C’est sans aucun doute ce qui explique que le terme a pris différents sens qui varient selon les générations, les régions et même la vision du monde de chaque locuteur. Au Québec, ce mot a pris un double sens de «francophone» et de «langue maternelle française», mais il a d’autres significations ailleurs. Les Français, notamment les Parisiens, ont longtemps refusé de dire des francophones – un francophone étant quiconque parle français sauf eux-mêmes. (Bien que les Français des régions françaises hésitent moins à utiliser le terme pour eux-mêmes.) Parmi les Belges, un francophone est quiconque parle français, sauf un néerlandais. Beaucoup de Québeciers qui acceptent une définition ouverte du mot «français-répartition» (parlant français sans nécessairement sa langue maternelle) n’incluent pas nécessairement les anglophones dans cette vision. Dans certains pays africains, les marges de la société voient dans la Francophonie une entreprise néocoloniale – ce qui est la raison des difficultés actuelles avec le Niger. Bref, chaque pays y va avec son tropisme.
Cette multiplicité de sens n’est pas un défaut en soi: elle est plutôt typique d’une grande idée soumise à des visions concurrentes du monde.
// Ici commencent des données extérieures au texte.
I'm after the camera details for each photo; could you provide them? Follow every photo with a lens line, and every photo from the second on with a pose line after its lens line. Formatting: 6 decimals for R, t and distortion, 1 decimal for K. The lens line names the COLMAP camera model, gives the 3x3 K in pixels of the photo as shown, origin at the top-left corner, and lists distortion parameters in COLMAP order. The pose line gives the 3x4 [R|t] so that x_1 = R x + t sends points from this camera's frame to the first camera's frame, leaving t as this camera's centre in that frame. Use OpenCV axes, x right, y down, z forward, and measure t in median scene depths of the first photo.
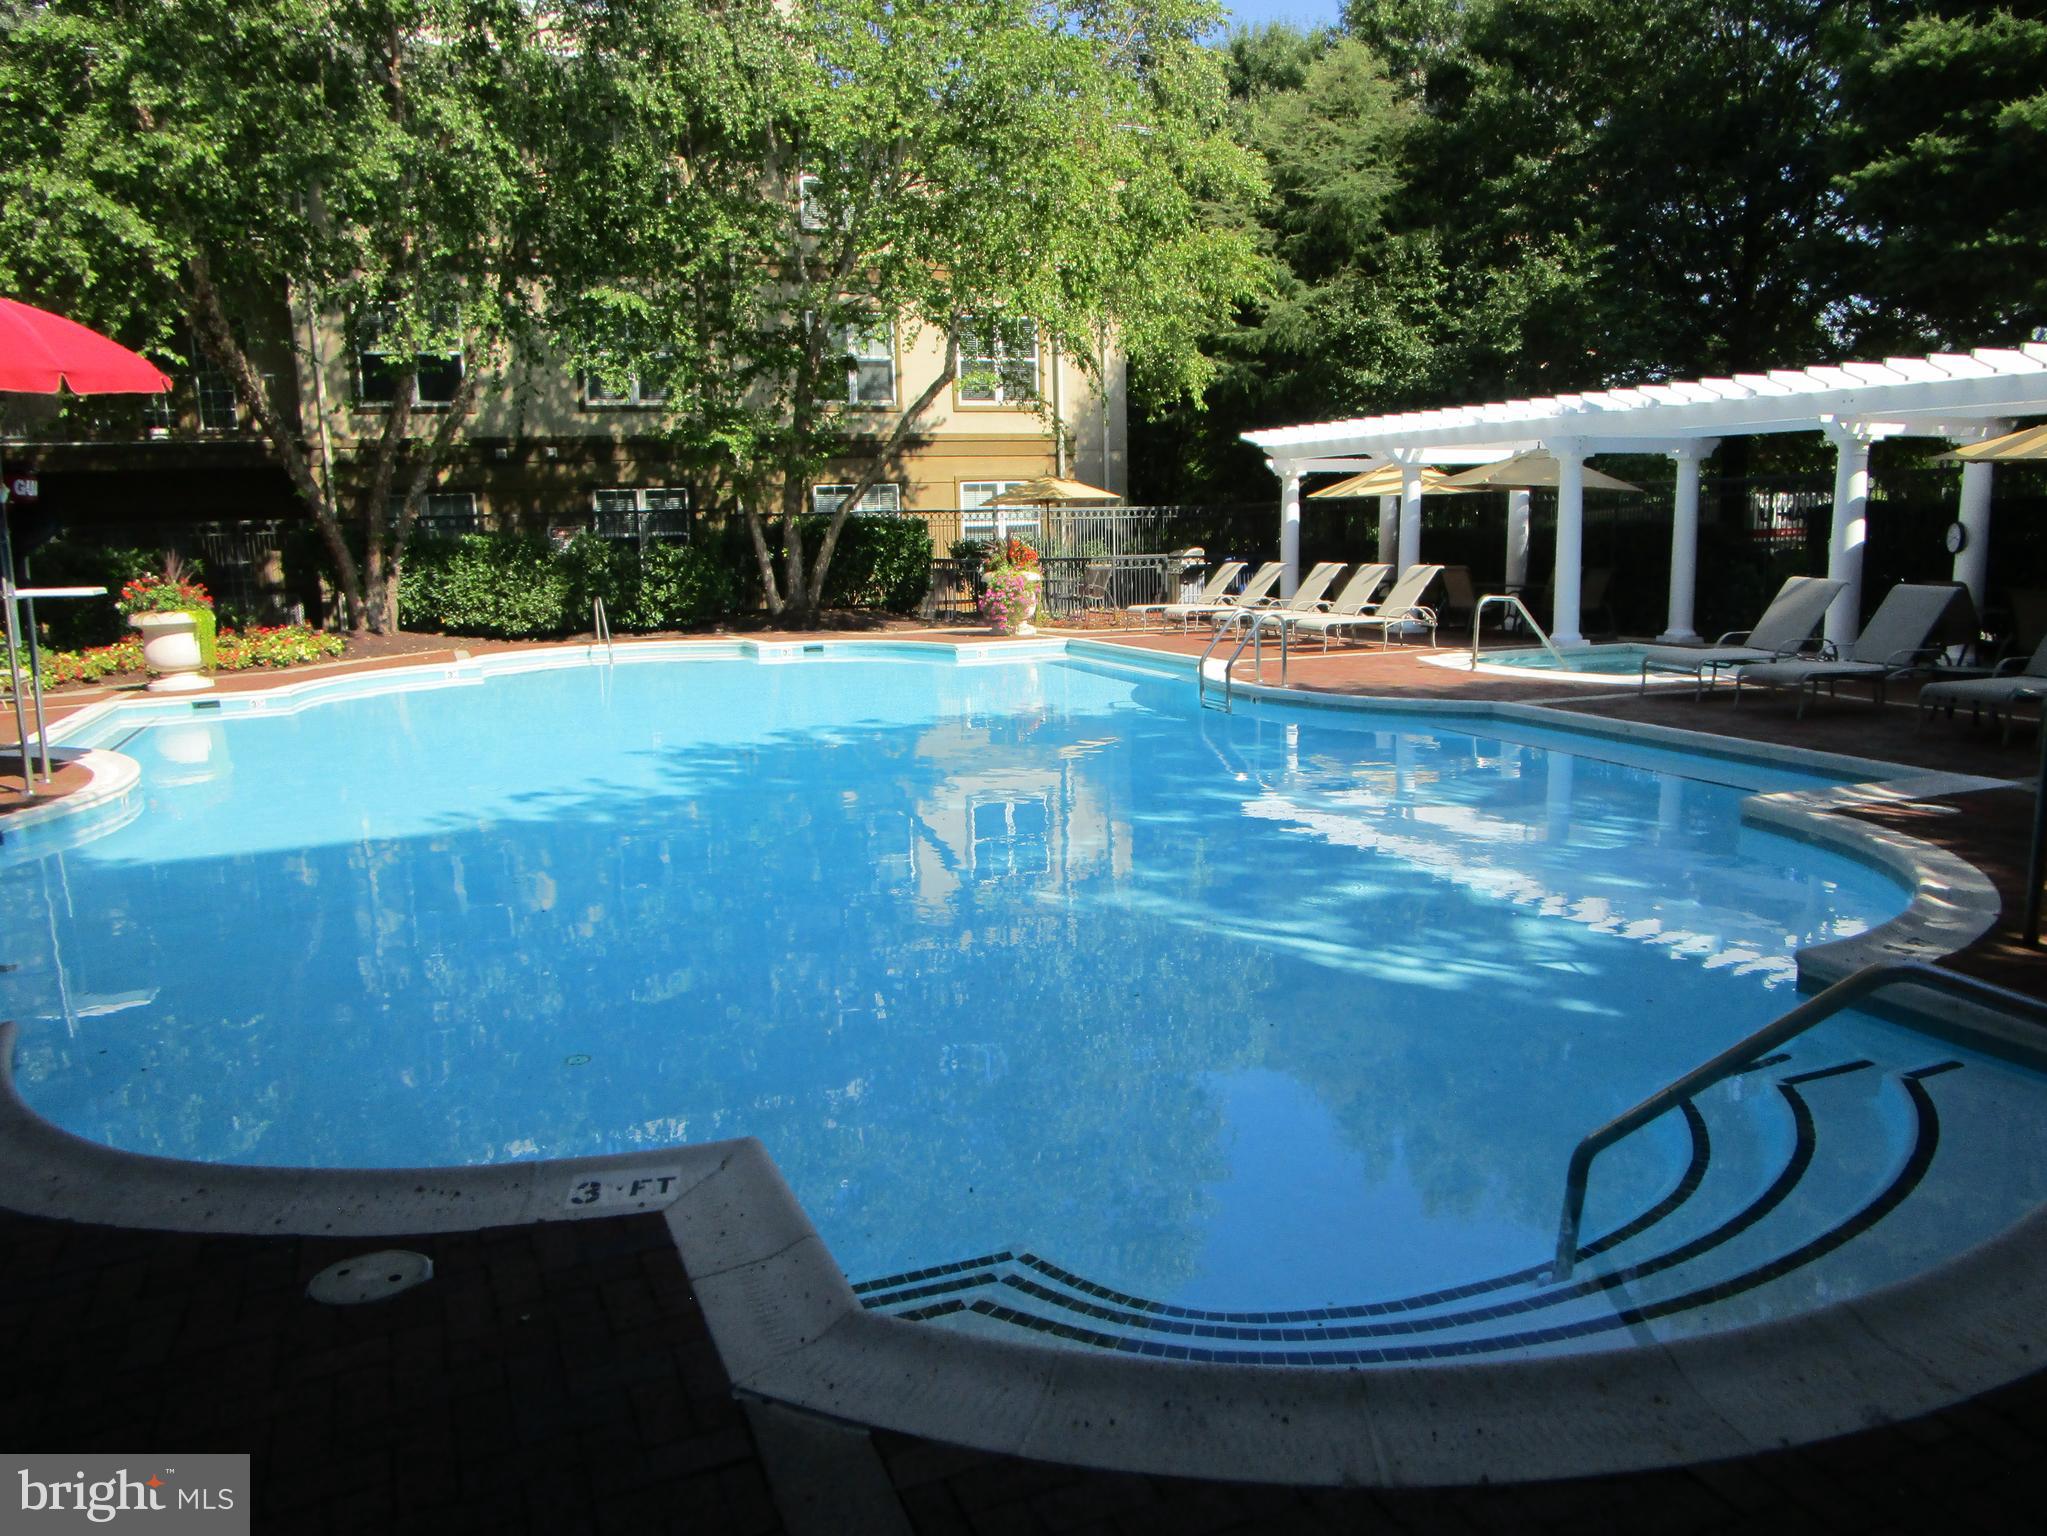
lens RADIAL K [[1450.6, 0, 1013.2], [0, 1450.6, 774.8], [0, 0, 1]] dist [-0.022726, 0.011286]
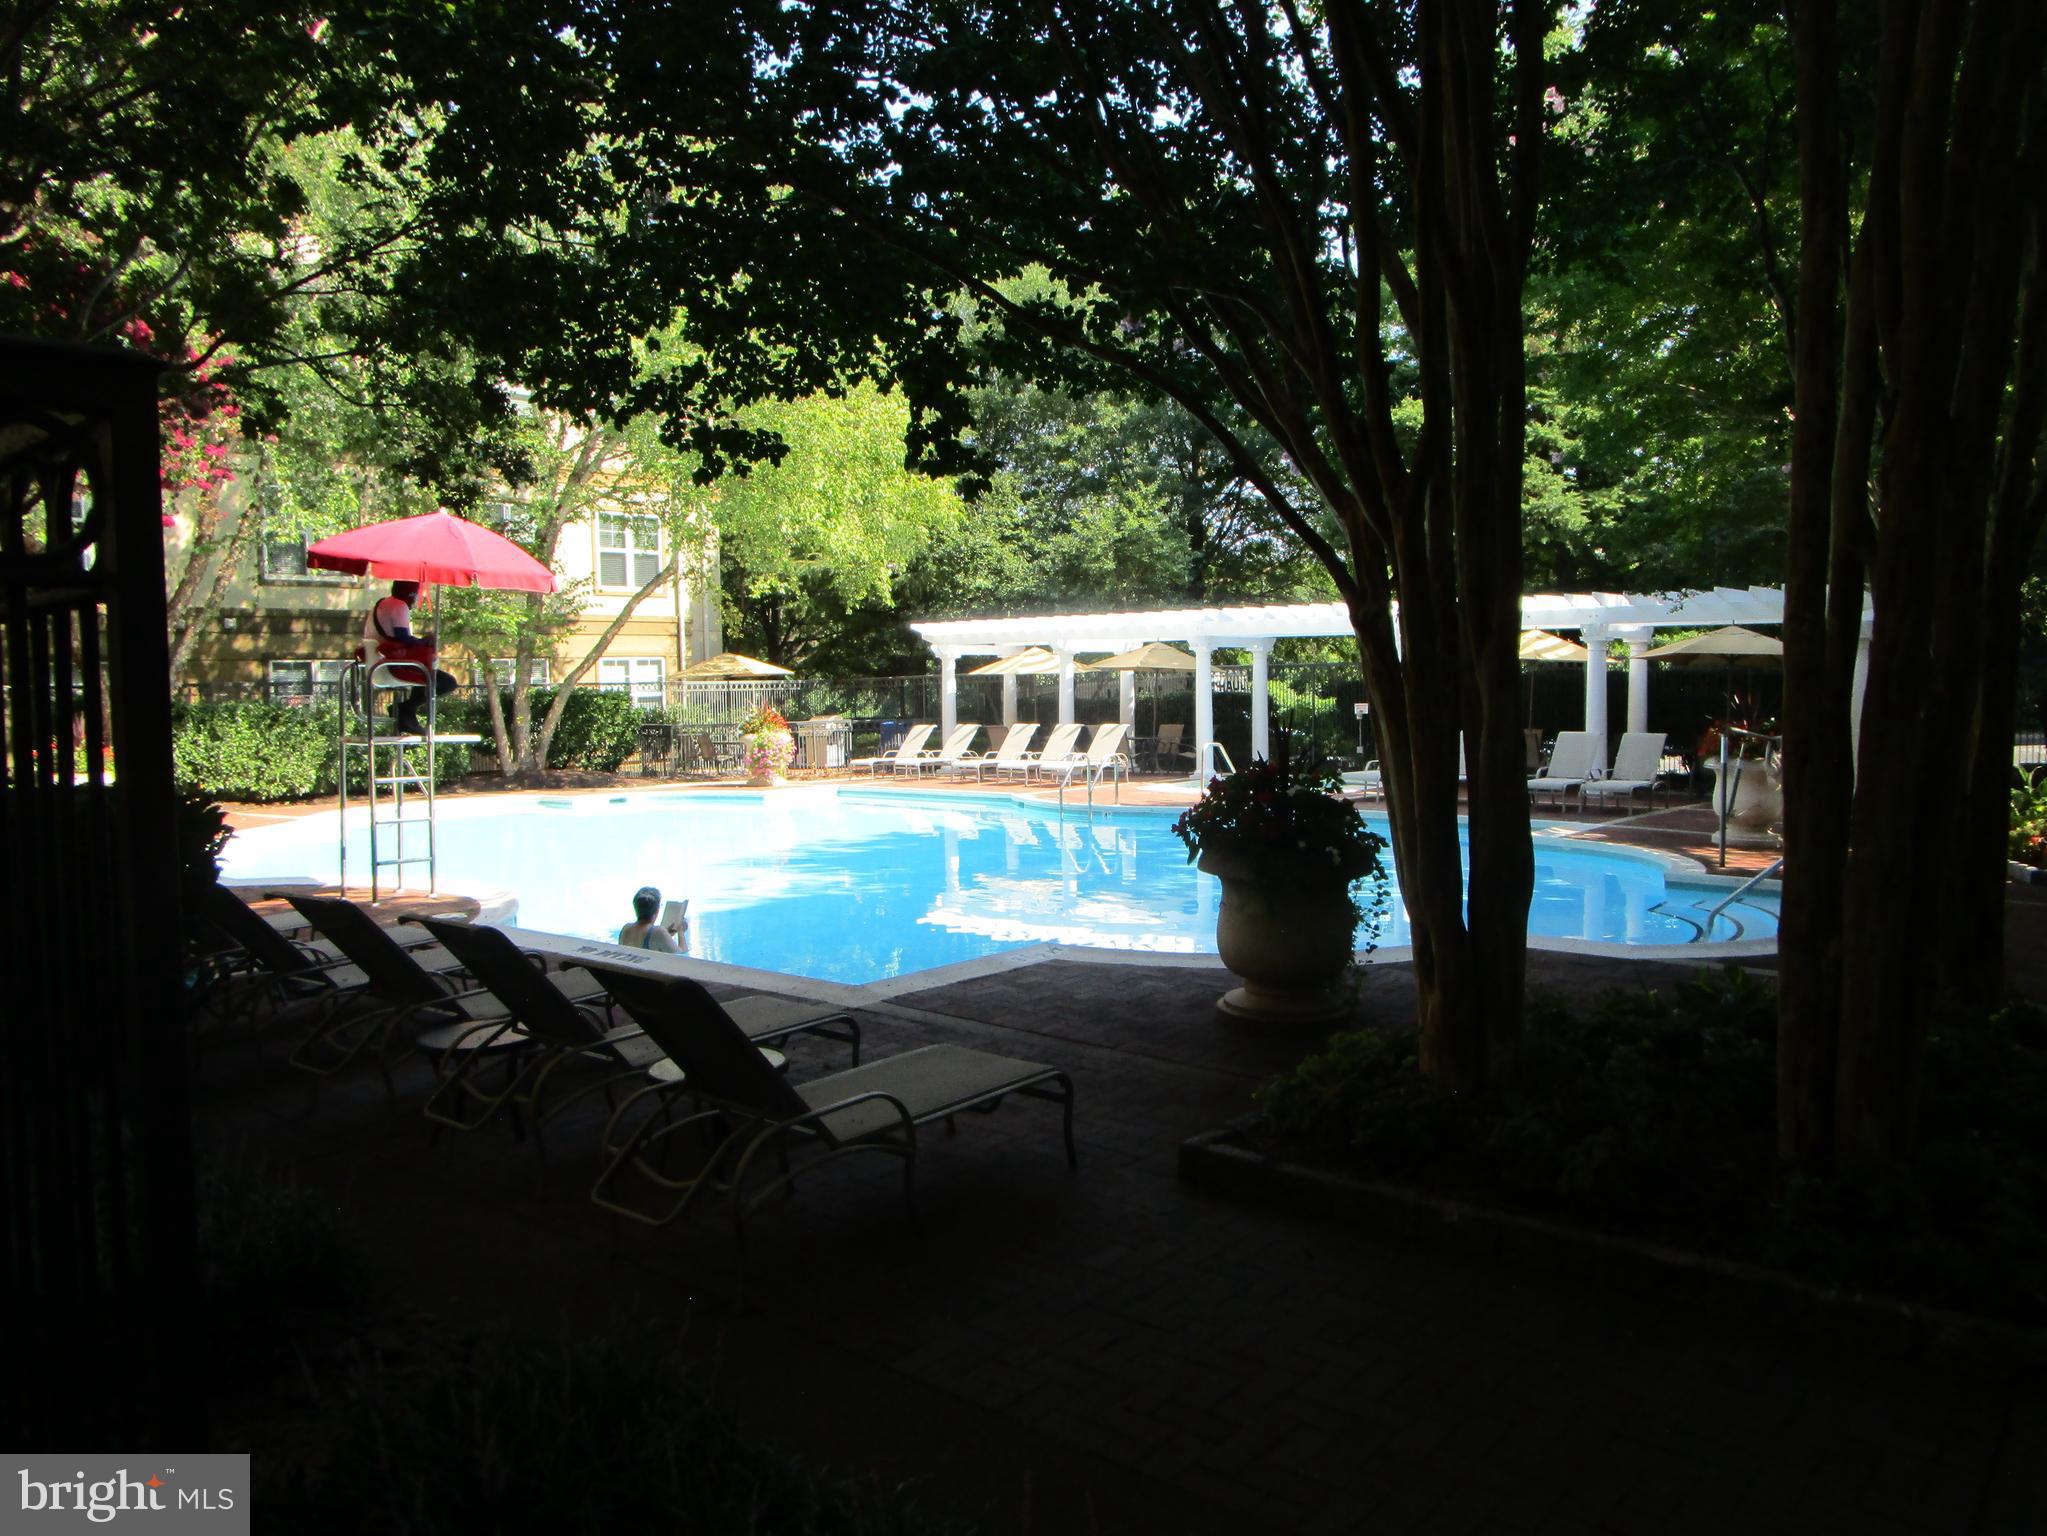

Le phénomène n’est pas très différent de certains “grands” concepts, tels que “européens, chrétiens, arabes, américains”, dont le sens exact peut prêter à l’interprétation. Par exemple, “American” désigne-t-il une personne ou une chose des États-Unis ou plutôt du continent américain? Le mot «francophone» est cette eau.
Mais pour retourner dans les institutions, ce n’est qu’en 1998 que Acct a renommé une agence intergouvernementale de La Francophonie. En parallèle, le sommet des chefs d’État a créé une organisation internationale de la Francophonie avec une vocation strictement politique – contrairement à l’agence, qui ne traitait que du développement et de la coopération. Ce n’est qu’en 2005 que les deux entités ont été fusionnées dans une seule organisation multilatérale: c’est l’OIF que nous connaissons, qui joue des coudes quand elle le peut, et qui mange de temps en temps une gifle.